Friday 16 October 2009

Virgin Money's climate change Isa gets Richard Branson in a pickle

Arms manufacturers, tobacco companies, mining giants and oil companies. These are not the kind of companies where you would expect an ethically minded saving operation to be investing the hard-earned cash of an ethically minded saver. And yet Toby Webb says that is exactly where his money ended up when he entrusted it to the Virgin Money climate change Isa.

Toby is no naive green investor. He is the founder of a company called the Ethical Corporation that runs conferences and a magazine that explores how companies are greening themselves.

But even he admits to being shocked when he read the small print on the progress of his investment from Virgin Money. He wrote in a blog: "I had expected the fund to be investing in clean tech firms. Exciting new technology companies set to capitalise on the next green revolution."

But Virgin had other plans for his climate-saving cash. It decided that those cutting-edge clean tech companies, which it calls "solution providers", would get "up to 10%" of the Isa's money. Note that phrase "up to". It could be zero.

Likewise the "solution adopters", would get "up to 15%". For the rest, "between 75 and 100%", Virgin simply promises to find companies with a "lighter environmental footprint". Oh, and they must show "outstanding profit growth".

What does a "lighter" footprint mean? The term turns out to be alarmingly elastic.

For a start, it does not exclude any industry. Oil and coal companies may be the villains of climate change, but that does not count them out of Virgin's climate change Isa. This, Virgin tells its customers, is "so you don't miss out on lucrative sectors like oil, gas, electricity and transportation." Hmm.

Instead Virgin applies what it calls a "green filter" to select companies with better-than-average green credentials within any industry sector. That's what it says: better than average. Impressively perhaps, Virgin says that in pursuit of this somewhat-less-than-gold standard, its consultants, Trucost, analyse no less than 700 criteria of green-ness.

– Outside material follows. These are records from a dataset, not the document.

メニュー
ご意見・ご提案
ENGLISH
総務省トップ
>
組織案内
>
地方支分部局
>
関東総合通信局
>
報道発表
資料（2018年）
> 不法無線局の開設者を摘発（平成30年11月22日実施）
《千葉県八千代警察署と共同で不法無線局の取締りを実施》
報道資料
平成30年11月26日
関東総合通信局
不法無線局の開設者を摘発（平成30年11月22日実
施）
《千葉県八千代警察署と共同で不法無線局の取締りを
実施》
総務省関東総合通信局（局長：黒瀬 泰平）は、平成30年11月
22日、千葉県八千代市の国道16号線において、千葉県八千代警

Now Toby may not admit it, but he is a whizz at getting to the bottom of corporate ethical and unethical strategies. That's his business, after all. But he says, he even he had trouble finding out what the 700 filter factors were.

They seem to cover everything from cutting greenhouse emissions to doing something as banal and commonplace as "encouraging recycling in their workplaces".

To be fair, many of the big corporations on Virgin's green investment list do a bit more than encourage their staff to put their office waste paper in a separate bin. But in some sectors of industry, being "better than average" may not involve much more. So if you are a slightly better-than-average coal company, you're in.

And despite the "climate change" name, the huge ragbag of environmental criteria mean that companies do not even have to be better than average in fighting climate change.

Toby found that some of his money had gone to the French oil giant Total, which featured in my Greenwash column a few weeks ago.

Other past subjects of this column's investigations that made it into Virgin Money's good-guys list include the banks HSBC and the Royal Bank of Scotland.

And then there is the mining and metals giant, Rio Tinto. It is not everybody's idea of a climate-friendly company, being one of the world's largest coal miners. And its aluminium smelters are among the world's worst climate villains because of the company's unusually heavy reliance on burning coal for the hugely energy-hungry smelting process.

A couple of years ago, I visited one of Rio Tinto's largest aluminium smelting operations, at Gladstone in Queensland. It is hooked up to a 30-year-old coal power station. Producing the metal for each beer can there generates enough CO2 to fill 300 cans.

Yet Virgin is blithely putting its climate change Isa money into this company. Lighter footprint? Give me a break.

Also getting the green nod is British Aerospace, now called BAE Systems, one of the world's great arms manufacturers. In the last little while, BAe has been greening its image. Virgin seems to have been impressed.

Virgin says its investment policies encourage even the biggest and least-green companies to clean up their act. "This is a pressure that traditional green funds cannot exert," says press officer Scott Mowbray. "It is important that the firms from the most damaging sectors receive investment to improve their environmental credentials."

But Toby says the big guys don't need his money. It is the smaller "solution providers" that are struggling to get investment. By putting most of Toby's money instead into the likes of Total, BAe and Rio Tinto, Virgin is delivering them a damaging snub.

It is an interesting debate. But Toby is probably not the only Virgin investor who will feel let down by how Branson's best are investing money they thought was going to fight climate change.